# Steam Games Keywords Linker
This is a sample jupyter notebook that shows how the project works. We use the Steam Games Store Dataset from Kaggle to extract keywords from the games store short description. This allows us to link games based on their keywords. The result of this notebook is a .ttl file that you can use to create queries, in this project we use Sparql.

In [None]:
# if on colab, you can install the requirements with the following command
!pip install -r requirements.txt

## Process the raw dataset

In this section we will process the raw steam data, by doing this we will be able to add each game's present keyphrases.

In [None]:
# standard library imports
import itertools
import re

# third-party imports
import numpy as np
import pandas as pd


def remove_non_english(df):
    # keep only rows marked as supporting english
    df = df[df['english'] == 1].copy()

    # keep rows which don't contain 3 or more non-ascii characters in succession
    df = df[~df['name'].str.contains('[^\u0001-\u007F]{3,}')]

    # remove english column, now redundant
    df = df.drop('english', axis=1)

    return df

def calc_rating(row):
    """Calculate rating score based on SteamDB method."""
    import math

    pos = row['positive_ratings']
    neg = row['negative_ratings']

    total_reviews = pos + neg
    average = pos / total_reviews

    # pulls score towards 50, pulls more strongly for games with few reviews
    score = average - (average*0.5) * 2**(-math.log10(total_reviews + 1))

    return score * 100

def pre_process(df):
    # keep english only
    df = remove_non_english(df)

    # keep windows only, and remove platforms column
    df = df[df['platforms'].str.contains('windows')].drop('platforms', axis=1).copy()

    # keep lower bound of owners column, as integer
    df['owners'] = df['owners'].str.split('-').apply(lambda x: x[0]).astype(int)

    # calculate rating, as well as simple ratio for comparison
    df['total_ratings'] = df['positive_ratings'] + df['negative_ratings']
    df['rating_ratio'] = df['positive_ratings'] / df['total_ratings']
    df['rating'] = df.apply(calc_rating, axis=1)

    # convert release_date to datetime type and create separate column for release_year
    df['release_date'] = df['release_date'].astype('datetime64[ns]')
    df['release_year'] = df['release_date'].apply(lambda x: x.year)

    return df

In [None]:
df_steam = pd.read_csv('steam.csv')
df_steam.head()

In [None]:
# Extraction of games with high owners
df_steam_key = df_steam.nlargest(5000, 'owners')
# We remove all columns except appid and rating
df_steam_key = df_steam_key[['appid','name','rating']]

df_steam_description = pd.read_csv('steam_description_data.csv')

# Add the detailed_description column of steam_description to the df_steam_key (based on appid=steam_appid)
df_steam_key = df_steam_key.merge(df_steam_description[['steam_appid', 'short_description']], left_on='appid', right_on='steam_appid', how='left')
df_steam_key = df_steam_key.drop('steam_appid', axis=1)
df_steam_key = df_steam_key.drop('rating', axis=1)

df_steam_key.head()

Your tasks:
1. Name each function that the Steam games keywords notebook defines.
2. In the Steam games keywords notebook, how many games with the highest owner counts are extracted?
3. Write the next part of the Steam games keywords notebook, picking up after its final line.

Record excerpts:
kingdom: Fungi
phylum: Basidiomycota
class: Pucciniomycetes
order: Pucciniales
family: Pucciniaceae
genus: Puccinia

Results in order:
1. remove_non_english, calc_rating, pre_process

2. 5000 games.

3.
In [None]:
# Extract keyphrases:
# Define a function to extract keyphrases from the descriptions
def extract_top_keyphrases(description):
    keywords = kw_model.extract_keywords(description, keyphrase_ngram_range=(2, 4), stop_words='english', top_n=8)
    return ', '.join([keyword[0] for keyword in keywords])

# Apply the function to the 'detailed_description' column to create a new column 'top_keyphrases'
df_steam_key['top_keyphrases'] = df_steam_key['short_description'].apply(extract_top_keyphrases)
# Now, df_steam_key contains a new 'top_keyphrases' column with the top 5 keyphrases for each game description.

df_steam_key.head()

In [None]:
# Extract keyphrases:
# Define a function to extract keyphrases from the descriptions
def extract_top_keyphrases(description):
    keywords = kw_model.extract_keywords(description, keyphrase_ngram_range=(2, 4), stop_words='english', top_n=8)
    return ', '.join([keyword[0] for keyword in keywords])

# Apply the function to the 'detailed_description' column to create a new column 'top_keyphrases'
df_steam_key['top_keyphrases'] = df_steam_key['short_description'].apply(extract_top_keyphrases)
# Now, df_steam_key contains a new 'top_keyphrases' column with the top 5 keyphrases for each game description.

df_steam_key.head()

In [3]:
df = pd.read_csv("df_kp_rating.csv", encoding="utf8")

In [4]:
df.head()

Unnamed: 0,appid,name,short_description,top_keyphrases,rating,developer,publisher,median_playtime,owners,steam_appid,detailed_description
0,570,Dota 2,"Every day, millions of players worldwide enter...","battle dota heroes matter, battle dota heroes,...",85.201281,Valve,Valve,801,100000000,570,<strong>The most-played game on Steam.</strong...
1,730,Counter-Strike: Global Offensive,Counter-Strike: Global Offensive (CS: GO) expa...,"counter strike global offensive, strike global...",86.310312,Valve;Hidden Path Entertainment,Valve,6502,50000000,730,Counter-Strike: Global Offensive (CS: GO) expa...
2,578080,PLAYERUNKNOWN'S BATTLEGROUNDS,PLAYERUNKNOWN'S BATTLEGROUNDS is a battle roya...,"playerunknown battlegrounds battle royale, pla...",50.066901,PUBG Corporation,PUBG Corporation,12434,50000000,578080,<strong>PLAYERUNKNOWN'S BATTLEGROUNDS</strong>...
3,440,Team Fortress 2,Nine distinct classes provide a broad range of...,"tactical abilities, classes provide broad rang...",92.933233,Valve,Valve,623,20000000,440,"<h1>The Jungle Inferno Update</h1><p><a href=""..."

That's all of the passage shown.